▶ _PROVIDED RECORDS_:
....

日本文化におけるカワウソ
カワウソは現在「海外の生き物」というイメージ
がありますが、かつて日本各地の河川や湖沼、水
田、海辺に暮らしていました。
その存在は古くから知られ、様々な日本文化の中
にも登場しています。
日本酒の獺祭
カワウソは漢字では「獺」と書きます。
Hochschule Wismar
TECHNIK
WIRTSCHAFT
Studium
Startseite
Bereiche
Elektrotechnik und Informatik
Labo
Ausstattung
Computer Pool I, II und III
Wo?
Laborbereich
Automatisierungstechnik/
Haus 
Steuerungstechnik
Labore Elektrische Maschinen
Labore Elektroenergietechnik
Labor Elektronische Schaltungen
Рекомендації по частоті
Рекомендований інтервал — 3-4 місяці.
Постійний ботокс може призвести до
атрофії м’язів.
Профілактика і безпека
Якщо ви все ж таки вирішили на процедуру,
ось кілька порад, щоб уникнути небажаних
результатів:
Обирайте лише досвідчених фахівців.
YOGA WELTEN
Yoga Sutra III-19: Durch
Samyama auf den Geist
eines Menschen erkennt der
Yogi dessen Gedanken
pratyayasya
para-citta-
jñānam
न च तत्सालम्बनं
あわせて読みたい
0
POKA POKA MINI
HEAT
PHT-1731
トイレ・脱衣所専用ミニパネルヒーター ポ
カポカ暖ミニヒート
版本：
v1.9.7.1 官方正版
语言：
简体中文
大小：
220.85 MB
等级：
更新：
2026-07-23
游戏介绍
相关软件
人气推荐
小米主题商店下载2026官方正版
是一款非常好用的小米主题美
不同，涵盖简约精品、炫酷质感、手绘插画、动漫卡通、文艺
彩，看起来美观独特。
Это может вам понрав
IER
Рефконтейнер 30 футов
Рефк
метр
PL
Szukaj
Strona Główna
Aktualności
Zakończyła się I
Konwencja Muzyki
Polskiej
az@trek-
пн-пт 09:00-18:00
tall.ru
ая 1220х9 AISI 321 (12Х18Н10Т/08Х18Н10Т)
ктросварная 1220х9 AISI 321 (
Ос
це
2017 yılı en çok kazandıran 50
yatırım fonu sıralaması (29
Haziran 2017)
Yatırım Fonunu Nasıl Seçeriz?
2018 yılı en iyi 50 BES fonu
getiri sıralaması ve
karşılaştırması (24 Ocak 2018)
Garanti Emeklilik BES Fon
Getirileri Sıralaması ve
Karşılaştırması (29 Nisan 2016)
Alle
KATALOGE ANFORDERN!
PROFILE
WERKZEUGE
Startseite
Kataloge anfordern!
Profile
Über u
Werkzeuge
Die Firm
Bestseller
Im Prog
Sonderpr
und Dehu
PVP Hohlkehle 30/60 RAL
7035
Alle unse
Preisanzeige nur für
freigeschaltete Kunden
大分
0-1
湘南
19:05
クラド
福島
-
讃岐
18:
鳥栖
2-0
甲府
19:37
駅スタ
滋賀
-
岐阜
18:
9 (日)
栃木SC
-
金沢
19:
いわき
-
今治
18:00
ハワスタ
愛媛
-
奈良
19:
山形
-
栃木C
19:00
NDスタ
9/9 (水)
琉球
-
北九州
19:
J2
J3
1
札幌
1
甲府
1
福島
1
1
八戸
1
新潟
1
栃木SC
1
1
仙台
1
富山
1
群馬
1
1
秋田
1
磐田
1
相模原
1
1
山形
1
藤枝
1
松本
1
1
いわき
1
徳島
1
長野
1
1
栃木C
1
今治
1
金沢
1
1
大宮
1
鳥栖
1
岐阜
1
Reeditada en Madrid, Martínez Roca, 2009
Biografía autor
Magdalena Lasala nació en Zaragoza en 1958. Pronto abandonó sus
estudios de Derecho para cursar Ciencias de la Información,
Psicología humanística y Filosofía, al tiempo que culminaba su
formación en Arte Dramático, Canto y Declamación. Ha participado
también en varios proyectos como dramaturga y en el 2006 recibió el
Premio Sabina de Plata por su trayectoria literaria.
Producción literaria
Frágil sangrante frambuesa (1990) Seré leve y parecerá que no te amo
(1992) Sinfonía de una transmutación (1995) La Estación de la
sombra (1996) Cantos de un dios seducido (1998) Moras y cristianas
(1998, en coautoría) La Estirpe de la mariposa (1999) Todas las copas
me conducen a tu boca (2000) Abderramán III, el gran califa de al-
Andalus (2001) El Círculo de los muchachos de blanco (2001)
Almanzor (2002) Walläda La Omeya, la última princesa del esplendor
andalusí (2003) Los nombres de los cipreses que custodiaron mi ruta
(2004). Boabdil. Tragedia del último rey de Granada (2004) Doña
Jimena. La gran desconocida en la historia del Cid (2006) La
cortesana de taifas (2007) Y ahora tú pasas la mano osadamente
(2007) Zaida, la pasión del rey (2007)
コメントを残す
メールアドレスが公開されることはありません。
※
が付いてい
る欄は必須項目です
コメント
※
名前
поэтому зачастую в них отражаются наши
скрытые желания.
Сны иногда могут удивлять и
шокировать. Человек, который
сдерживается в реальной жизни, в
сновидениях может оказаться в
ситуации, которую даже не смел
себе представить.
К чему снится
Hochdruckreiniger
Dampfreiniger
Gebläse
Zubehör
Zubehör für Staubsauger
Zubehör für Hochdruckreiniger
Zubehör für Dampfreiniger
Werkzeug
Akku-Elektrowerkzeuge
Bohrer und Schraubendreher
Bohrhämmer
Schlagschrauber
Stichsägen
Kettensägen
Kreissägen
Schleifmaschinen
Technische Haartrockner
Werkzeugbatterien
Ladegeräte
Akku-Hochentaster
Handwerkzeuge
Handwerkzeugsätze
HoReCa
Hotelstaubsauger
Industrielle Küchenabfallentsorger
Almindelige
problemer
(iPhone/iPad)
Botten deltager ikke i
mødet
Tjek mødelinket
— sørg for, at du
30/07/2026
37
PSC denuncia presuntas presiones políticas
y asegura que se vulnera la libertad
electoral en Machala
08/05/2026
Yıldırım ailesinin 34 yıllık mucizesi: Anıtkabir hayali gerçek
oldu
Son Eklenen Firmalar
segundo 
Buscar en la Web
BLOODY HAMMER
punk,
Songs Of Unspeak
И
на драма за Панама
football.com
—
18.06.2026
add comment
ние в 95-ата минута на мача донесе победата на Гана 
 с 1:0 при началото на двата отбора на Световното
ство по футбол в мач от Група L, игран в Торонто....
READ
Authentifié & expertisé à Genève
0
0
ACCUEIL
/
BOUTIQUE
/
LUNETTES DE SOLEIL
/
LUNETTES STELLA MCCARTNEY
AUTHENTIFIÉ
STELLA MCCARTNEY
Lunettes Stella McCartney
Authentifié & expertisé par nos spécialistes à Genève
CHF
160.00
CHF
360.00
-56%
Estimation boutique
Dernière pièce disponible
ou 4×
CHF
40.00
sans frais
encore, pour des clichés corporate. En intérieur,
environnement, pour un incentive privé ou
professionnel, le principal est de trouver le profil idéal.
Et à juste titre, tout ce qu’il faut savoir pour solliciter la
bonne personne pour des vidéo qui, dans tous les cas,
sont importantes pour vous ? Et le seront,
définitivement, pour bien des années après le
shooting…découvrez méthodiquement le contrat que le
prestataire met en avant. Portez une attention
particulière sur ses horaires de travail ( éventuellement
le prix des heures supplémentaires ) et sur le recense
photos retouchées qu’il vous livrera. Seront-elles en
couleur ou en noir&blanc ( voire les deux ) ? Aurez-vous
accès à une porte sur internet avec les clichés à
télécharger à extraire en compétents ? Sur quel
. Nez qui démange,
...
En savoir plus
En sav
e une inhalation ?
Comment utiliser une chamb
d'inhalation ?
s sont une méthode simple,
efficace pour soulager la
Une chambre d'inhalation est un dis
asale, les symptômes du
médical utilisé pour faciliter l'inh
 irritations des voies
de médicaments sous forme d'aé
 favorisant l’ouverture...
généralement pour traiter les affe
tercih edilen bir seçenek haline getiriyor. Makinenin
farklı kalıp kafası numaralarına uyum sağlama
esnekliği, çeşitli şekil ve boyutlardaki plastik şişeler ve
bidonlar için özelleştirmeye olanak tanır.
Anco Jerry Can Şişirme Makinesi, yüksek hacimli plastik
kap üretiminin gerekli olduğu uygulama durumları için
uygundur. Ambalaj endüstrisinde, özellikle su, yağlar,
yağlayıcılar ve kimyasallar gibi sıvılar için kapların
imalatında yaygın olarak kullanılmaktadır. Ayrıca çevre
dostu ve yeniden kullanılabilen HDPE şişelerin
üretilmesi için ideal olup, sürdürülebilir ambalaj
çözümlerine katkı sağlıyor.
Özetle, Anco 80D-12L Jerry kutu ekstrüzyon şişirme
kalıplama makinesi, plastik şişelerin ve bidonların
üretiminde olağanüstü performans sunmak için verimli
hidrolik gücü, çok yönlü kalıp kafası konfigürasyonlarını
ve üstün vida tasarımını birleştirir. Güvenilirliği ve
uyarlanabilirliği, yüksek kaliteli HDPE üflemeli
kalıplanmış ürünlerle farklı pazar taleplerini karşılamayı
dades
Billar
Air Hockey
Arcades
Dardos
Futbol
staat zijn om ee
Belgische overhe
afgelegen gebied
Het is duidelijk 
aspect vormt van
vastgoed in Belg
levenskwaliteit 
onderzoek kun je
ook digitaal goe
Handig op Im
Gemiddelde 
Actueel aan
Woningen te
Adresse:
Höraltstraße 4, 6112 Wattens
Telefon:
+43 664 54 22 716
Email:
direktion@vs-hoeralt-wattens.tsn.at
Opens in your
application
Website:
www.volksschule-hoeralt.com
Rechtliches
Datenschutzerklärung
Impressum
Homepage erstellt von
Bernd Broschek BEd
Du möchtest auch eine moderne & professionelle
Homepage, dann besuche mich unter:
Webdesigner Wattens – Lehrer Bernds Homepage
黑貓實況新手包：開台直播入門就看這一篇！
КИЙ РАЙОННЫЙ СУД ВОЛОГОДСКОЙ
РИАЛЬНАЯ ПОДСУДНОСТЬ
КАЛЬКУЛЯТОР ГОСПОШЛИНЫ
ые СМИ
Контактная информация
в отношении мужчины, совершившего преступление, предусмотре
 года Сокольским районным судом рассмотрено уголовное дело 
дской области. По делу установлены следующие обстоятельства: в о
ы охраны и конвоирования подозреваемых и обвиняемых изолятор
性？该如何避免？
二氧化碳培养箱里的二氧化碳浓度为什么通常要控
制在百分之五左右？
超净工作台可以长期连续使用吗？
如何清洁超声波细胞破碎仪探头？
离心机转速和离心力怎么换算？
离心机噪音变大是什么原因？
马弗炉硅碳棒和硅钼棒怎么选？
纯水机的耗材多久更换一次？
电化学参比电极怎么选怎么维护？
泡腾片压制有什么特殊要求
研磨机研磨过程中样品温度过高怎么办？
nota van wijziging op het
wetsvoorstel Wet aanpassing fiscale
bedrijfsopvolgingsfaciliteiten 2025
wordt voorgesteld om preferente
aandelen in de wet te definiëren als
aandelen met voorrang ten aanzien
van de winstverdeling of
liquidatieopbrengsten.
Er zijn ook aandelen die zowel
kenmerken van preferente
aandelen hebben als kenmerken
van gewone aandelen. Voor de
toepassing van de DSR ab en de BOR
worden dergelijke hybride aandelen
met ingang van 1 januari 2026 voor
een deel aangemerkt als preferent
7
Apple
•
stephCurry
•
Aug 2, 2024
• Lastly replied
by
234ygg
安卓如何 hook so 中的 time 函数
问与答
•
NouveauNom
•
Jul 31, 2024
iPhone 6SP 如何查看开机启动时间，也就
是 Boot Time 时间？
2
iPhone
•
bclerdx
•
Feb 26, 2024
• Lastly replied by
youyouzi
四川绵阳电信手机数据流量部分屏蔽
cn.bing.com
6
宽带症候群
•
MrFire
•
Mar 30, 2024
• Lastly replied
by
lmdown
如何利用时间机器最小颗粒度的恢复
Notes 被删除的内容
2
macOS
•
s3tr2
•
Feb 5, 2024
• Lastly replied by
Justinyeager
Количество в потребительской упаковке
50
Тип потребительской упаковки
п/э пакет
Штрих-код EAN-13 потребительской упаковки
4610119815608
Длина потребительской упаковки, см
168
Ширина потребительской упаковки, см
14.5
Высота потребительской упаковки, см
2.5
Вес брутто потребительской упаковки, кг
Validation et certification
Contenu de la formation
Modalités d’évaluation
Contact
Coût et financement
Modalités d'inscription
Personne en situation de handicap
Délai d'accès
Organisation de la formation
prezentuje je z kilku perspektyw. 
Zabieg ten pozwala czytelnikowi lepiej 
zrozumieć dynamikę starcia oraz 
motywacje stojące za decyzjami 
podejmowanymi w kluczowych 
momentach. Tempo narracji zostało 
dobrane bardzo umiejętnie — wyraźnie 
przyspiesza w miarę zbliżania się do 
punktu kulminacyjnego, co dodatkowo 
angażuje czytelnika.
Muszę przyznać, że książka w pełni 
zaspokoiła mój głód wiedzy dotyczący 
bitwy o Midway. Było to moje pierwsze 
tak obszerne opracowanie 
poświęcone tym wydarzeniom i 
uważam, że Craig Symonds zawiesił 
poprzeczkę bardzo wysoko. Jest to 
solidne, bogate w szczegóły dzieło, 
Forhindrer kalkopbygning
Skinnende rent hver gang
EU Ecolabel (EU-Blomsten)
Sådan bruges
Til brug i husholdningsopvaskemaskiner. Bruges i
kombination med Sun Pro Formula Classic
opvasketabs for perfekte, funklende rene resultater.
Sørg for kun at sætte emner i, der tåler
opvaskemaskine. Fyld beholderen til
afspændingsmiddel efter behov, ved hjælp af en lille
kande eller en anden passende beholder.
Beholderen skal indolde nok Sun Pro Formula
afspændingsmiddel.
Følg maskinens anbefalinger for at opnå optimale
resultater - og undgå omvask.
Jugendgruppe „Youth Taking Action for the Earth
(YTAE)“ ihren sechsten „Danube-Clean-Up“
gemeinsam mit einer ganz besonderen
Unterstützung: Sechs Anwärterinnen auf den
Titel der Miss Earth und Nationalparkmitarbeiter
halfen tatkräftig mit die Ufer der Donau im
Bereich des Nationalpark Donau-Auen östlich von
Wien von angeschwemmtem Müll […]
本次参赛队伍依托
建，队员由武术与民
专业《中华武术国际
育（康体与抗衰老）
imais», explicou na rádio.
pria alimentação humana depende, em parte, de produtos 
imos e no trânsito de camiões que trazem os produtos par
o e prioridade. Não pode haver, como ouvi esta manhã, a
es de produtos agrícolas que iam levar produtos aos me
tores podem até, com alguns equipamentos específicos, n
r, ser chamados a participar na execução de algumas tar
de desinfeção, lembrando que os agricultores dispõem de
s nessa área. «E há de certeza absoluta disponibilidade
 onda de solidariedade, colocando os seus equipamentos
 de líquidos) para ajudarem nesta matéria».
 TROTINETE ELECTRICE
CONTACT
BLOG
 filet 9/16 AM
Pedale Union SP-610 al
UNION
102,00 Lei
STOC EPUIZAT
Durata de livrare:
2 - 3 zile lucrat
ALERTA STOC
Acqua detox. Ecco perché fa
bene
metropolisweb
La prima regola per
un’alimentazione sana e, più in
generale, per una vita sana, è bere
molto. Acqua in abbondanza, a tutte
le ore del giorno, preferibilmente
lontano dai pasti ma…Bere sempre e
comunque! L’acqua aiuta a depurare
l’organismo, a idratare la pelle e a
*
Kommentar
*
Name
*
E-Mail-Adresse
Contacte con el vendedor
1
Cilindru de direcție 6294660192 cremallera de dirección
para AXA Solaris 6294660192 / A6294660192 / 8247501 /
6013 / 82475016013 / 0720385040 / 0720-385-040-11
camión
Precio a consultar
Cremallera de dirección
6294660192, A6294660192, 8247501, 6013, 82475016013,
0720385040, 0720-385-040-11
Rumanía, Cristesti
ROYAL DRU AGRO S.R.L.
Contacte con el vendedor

....

▶ _DIRECTIONS FOR THIS TASK_: Starting at the beginning of the records and ending at the line containing "Профілактика і безпека", reproduce those lines with "Ausstattung" swapped for "Einrichtung" and everything else left unchanged.

▶ _RESPONSE TO THIS TASK_:
日本文化におけるカワウソ
カワウソは現在「海外の生き物」というイメージ
がありますが、かつて日本各地の河川や湖沼、水
田、海辺に暮らしていました。
その存在は古くから知られ、様々な日本文化の中
にも登場しています。
日本酒の獺祭
カワウソは漢字では「獺」と書きます。
Hochschule Wismar
TECHNIK
WIRTSCHAFT
Studium
Startseite
Bereiche
Elektrotechnik und Informatik
Labo
Einrichtung
Computer Pool I, II und III
Wo?
Laborbereich
Automatisierungstechnik/
Haus 
Steuerungstechnik
Labore Elektrische Maschinen
Labore Elektroenergietechnik
Labor Elektronische Schaltungen
Рекомендації по частоті
Рекомендований інтервал — 3-4 місяці.
Постійний ботокс може призвести до
атрофії м’язів.
Профілактика і безпека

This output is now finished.